• **Exercise prompt**
Reproduce the records below line by line, keeping every word, capital letter, symbol, and line break unchanged.

□ □ □ □ □ □ □

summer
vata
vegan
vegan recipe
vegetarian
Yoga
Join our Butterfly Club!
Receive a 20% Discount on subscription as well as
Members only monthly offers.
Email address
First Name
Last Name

□ □ □ □ □ □ □

• **Response to this exercise**
summer
vata
vegan
vegan recipe
vegetarian
Yoga
Join our Butterfly Club!
Receive a 20% Discount on subscription as well as
Members only monthly offers.
Email address
First Name
Last Name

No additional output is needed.